De acordo com o depoimento prestado à polícia, foi acreditando em uma história parecida com esta que um servente de 20 anos perdeu os R$ 6 mil que havia acabado de sacar em duas agências bancárias. Após verificar que foi enganado, ele procurou a polícia para registrar a ocorrência levando um pacote que, a princípio, ele havia acreditado ser de dinheiro.

Só quando os golpistas não voltaram é que a vítima percebeu: o que lhe restava eram cópias coloridas de cédulas de real dobradas ao meio e presas por elástico. No interior de cada maço de ‘dinheiro’, havia apenas papéis em branco. O servente relatou à Polícia Militar (PM) que, após realizar o segundo saque na rua 1º de Agosto, viu quando um rapaz que caminhava próximo a ele derrubou um pacote.

Quase ao mesmo tempo, surgiu um homem de cerca de 30 anos, na verdade o segundo golpista, que também viu o pacote “cair” e mostrou-se preocupado em devolvê-lo. Rapidamente, o rapaz que havia “perdido” o pacote apareceu e ofereceu uma recompensa a ambos.

O golpista pediu para que a vítima e o comparsa esperassem enquanto ele iria buscar o dinheiro e deixou com os dois o pacote. Pouco depois, o comparsa avisou que precisaria sair por um instante, deixou o pacote com o servente e pediu que ele lhe desse algo como garantia de que não iria fugir com o dinheiro. O servente deu, então, os R$ 6 mil ao golpista, que não apareceu mais.

Convincentes

Quase no mesmo horário e local, golpe semelhante foi registrado pela PM. Uma mulher de 20 anos que havia acabado de deixar a agência da Caixa Econômica Federal, onde havia sacado R$ 2 mil, foi abordada também na rua 1º de Agosto por um homem aparentando mais de 60 anos. O senhor trazia nas mãos uma carteira que, segundo ele, teria caído da bolsa da vítima.

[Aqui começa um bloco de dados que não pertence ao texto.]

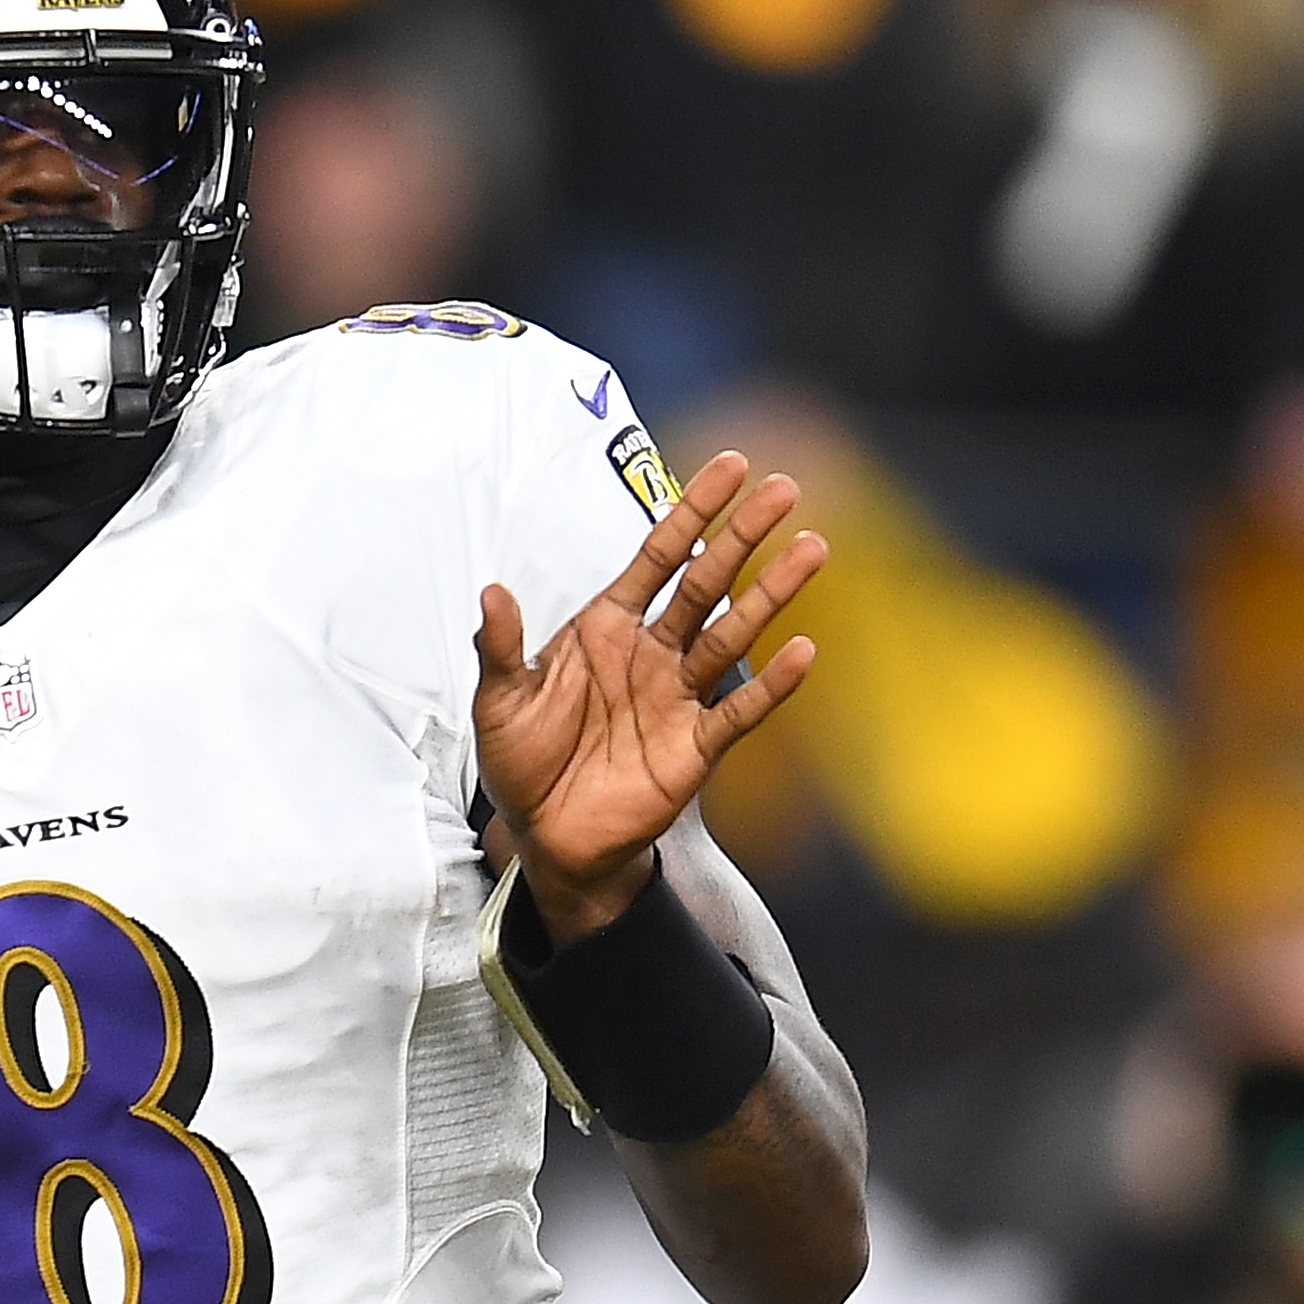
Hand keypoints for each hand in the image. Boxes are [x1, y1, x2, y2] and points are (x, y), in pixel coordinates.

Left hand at [474, 451, 825, 942]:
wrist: (545, 837)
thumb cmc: (523, 760)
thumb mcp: (498, 701)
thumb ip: (499, 647)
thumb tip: (491, 591)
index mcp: (606, 628)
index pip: (657, 557)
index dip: (693, 511)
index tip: (732, 466)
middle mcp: (651, 652)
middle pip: (706, 582)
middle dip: (743, 535)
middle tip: (785, 488)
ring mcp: (678, 696)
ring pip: (732, 634)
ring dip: (772, 594)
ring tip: (812, 548)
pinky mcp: (695, 746)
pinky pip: (738, 710)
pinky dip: (771, 684)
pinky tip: (803, 651)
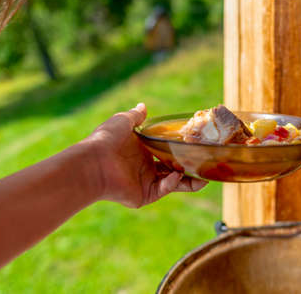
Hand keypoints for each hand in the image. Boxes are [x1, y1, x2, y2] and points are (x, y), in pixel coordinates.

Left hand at [86, 103, 207, 207]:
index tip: (196, 146)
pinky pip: (163, 189)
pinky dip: (172, 183)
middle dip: (190, 169)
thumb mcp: (123, 121)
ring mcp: (145, 182)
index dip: (181, 150)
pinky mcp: (144, 195)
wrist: (93, 162)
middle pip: (174, 170)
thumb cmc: (106, 140)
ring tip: (205, 178)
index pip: (167, 152)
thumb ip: (135, 116)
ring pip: (173, 183)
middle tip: (207, 165)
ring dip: (189, 181)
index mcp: (142, 151)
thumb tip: (143, 106)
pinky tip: (177, 175)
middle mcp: (145, 167)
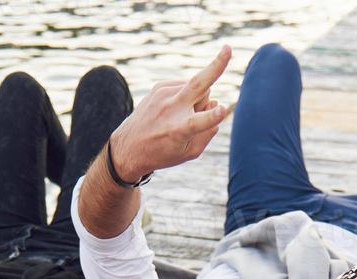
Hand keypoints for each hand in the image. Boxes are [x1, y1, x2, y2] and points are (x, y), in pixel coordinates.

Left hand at [107, 46, 232, 181]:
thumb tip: (217, 105)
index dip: (213, 116)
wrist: (128, 146)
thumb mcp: (188, 153)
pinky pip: (186, 85)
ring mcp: (163, 94)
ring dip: (198, 99)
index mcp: (178, 130)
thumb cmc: (163, 153)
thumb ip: (208, 133)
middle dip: (216, 66)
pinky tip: (174, 109)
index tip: (223, 110)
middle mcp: (170, 109)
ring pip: (198, 87)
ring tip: (181, 116)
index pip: (199, 122)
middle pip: (198, 84)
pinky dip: (187, 95)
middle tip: (228, 48)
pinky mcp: (159, 86)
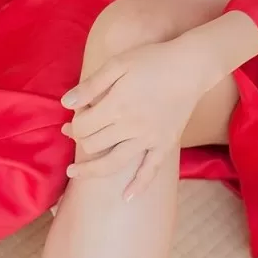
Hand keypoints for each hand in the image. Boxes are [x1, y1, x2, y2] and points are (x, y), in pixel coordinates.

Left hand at [61, 37, 213, 199]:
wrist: (191, 66)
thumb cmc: (152, 60)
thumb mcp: (118, 64)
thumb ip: (91, 86)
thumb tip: (66, 104)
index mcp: (117, 106)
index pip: (83, 126)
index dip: (73, 124)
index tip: (74, 118)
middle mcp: (131, 127)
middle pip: (94, 144)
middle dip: (80, 140)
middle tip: (74, 134)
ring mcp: (149, 139)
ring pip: (114, 163)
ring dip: (91, 171)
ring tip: (74, 174)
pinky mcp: (165, 144)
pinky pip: (150, 170)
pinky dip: (138, 186)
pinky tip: (126, 198)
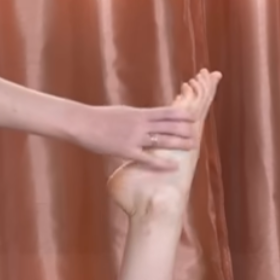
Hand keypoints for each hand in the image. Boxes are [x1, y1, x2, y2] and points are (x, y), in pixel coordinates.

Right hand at [72, 103, 199, 169]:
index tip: (193, 116)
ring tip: (192, 146)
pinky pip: (148, 159)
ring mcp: (134, 138)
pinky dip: (162, 163)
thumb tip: (147, 118)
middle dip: (184, 130)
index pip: (165, 112)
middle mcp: (140, 124)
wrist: (82, 123)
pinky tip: (173, 167)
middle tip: (197, 133)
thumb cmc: (99, 118)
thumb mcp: (122, 112)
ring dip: (179, 143)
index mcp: (138, 113)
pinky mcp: (126, 151)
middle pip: (168, 126)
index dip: (181, 114)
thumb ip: (136, 117)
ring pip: (162, 141)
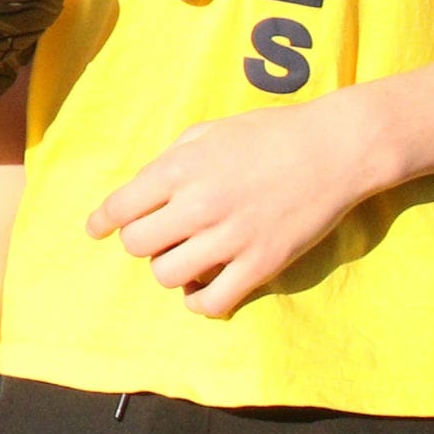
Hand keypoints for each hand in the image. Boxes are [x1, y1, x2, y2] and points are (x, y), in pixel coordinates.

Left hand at [85, 93, 399, 315]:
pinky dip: (201, 300)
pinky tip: (204, 288)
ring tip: (187, 257)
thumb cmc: (269, 133)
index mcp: (180, 168)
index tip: (97, 230)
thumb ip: (170, 162)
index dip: (103, 221)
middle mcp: (199, 204)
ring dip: (170, 269)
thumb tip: (142, 194)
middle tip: (162, 235)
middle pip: (137, 245)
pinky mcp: (261, 263)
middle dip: (143, 241)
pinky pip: (212, 301)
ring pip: (166, 275)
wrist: (335, 148)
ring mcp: (230, 237)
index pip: (120, 207)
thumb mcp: (208, 132)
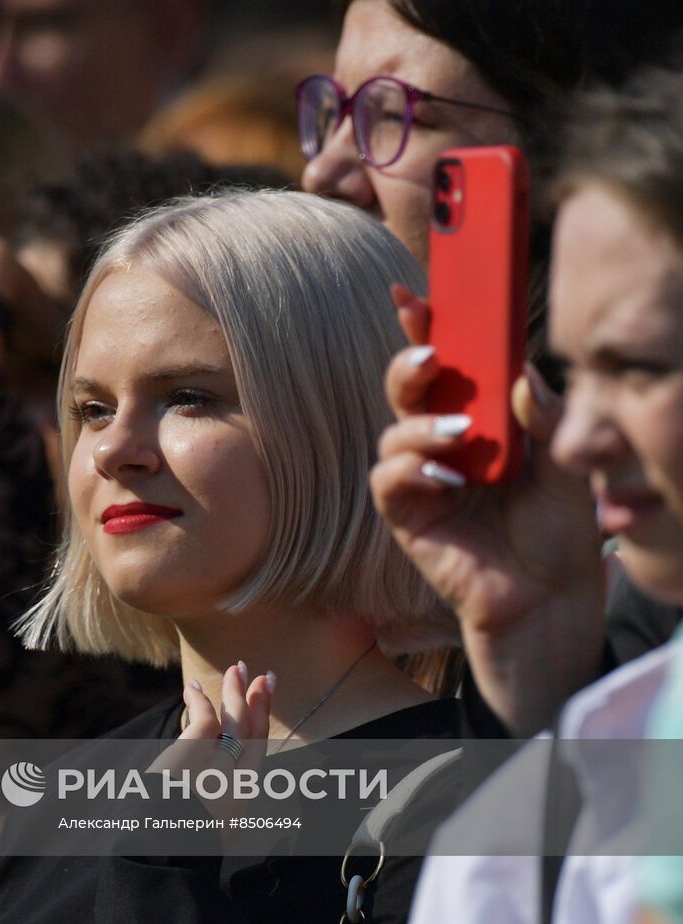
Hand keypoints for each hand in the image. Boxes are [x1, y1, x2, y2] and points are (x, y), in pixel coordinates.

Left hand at [150, 666, 273, 835]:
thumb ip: (211, 803)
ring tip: (237, 669)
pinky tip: (194, 686)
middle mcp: (238, 782)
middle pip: (254, 734)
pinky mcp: (196, 753)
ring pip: (235, 721)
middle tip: (264, 677)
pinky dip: (201, 700)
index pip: (258, 755)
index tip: (264, 704)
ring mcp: (219, 766)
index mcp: (241, 801)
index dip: (263, 727)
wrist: (165, 848)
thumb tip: (203, 791)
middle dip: (261, 703)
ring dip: (236, 692)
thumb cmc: (179, 841)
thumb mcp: (206, 827)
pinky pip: (205, 718)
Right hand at [368, 285, 602, 731]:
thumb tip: (524, 373)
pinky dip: (412, 470)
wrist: (549, 596)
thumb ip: (546, 415)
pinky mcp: (406, 515)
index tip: (414, 296)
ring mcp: (419, 477)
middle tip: (432, 356)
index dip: (426, 328)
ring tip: (462, 438)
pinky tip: (448, 479)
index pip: (447, 365)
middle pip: (407, 388)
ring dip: (423, 426)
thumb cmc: (558, 529)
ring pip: (395, 430)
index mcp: (478, 419)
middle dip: (409, 363)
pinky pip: (389, 479)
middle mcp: (441, 442)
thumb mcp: (565, 461)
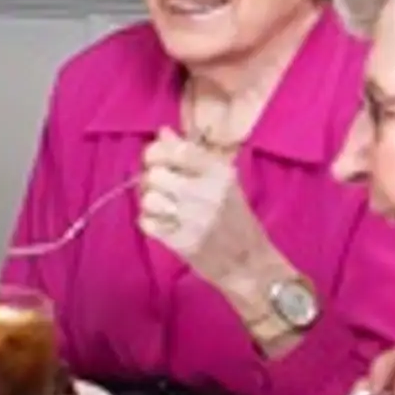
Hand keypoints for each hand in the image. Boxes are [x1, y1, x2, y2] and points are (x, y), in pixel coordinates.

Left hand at [135, 130, 270, 281]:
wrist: (248, 261)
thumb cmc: (234, 217)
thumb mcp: (222, 180)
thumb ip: (191, 155)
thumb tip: (163, 132)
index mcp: (218, 172)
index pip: (174, 150)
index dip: (154, 152)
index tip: (154, 160)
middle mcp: (206, 192)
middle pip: (154, 175)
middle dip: (150, 180)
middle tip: (159, 188)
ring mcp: (193, 219)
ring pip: (147, 199)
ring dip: (149, 203)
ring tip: (162, 207)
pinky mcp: (182, 242)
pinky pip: (147, 223)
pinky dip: (149, 223)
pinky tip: (162, 224)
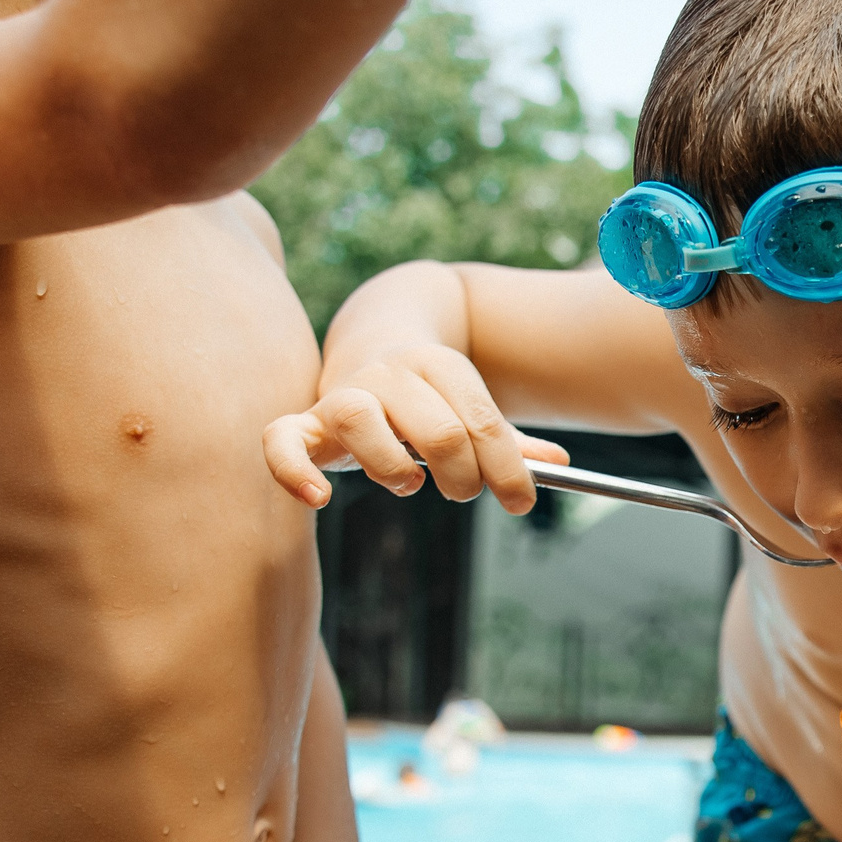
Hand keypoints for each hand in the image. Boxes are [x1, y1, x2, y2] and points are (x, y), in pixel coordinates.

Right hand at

Enquanto os dois conversavam, um outro homem de cabelos grisalhos se aproximou dizendo que aquela carteira pertencia a ele. Uma foto sua em um documento que estava dentro da carteira comprovou o que ele acabara de dizer. Na carteira havia também um cheque no valor de R$ 16 mil que, segundo o “dono”, seria de seu patrão.

O indivíduo ofereceu à vítima uma quantia de R$ 100,00 como recompensa. Os três seguiram para o Calçadão da Batista de Carvalho, onde a vítima e o comparsa do golpista ficaram aguardando o dinheiro. Minutos depois, o golpista trouxe dois vales e, indicando um endereço, deu-os ao amigo para que fossem descontados na suposta empresa do patrão.

Como garantia de que retornaria, o comparsa deixou com a balconista várias notas de R$ 100,00. Ao voltar, disse à vítima que o suposto patrão gostaria de conhecê-la. Foi então que o golpista ‘dono da carteira’ pediu para que a mulher levasse uma promissória no valor de R$ 16 mil para ser descontada na empresa. Para garantir que voltaria, a vítima deixou com os golpistas sua bolsa contendo, além dos R$ 2 mil, documentos, cartões de banco e um aparelho celular.

“Andei meio quarteirão e só então percebi que era um golpe. Quando voltei, tentei achá-los, mas a Batista estava cheia de gente e não os vi mais”, conta a mulher, que perdeu o emprego há 15 dias e tinha ido ao banco para sacar os R$ 2 mil referentes ao fundo de garantia.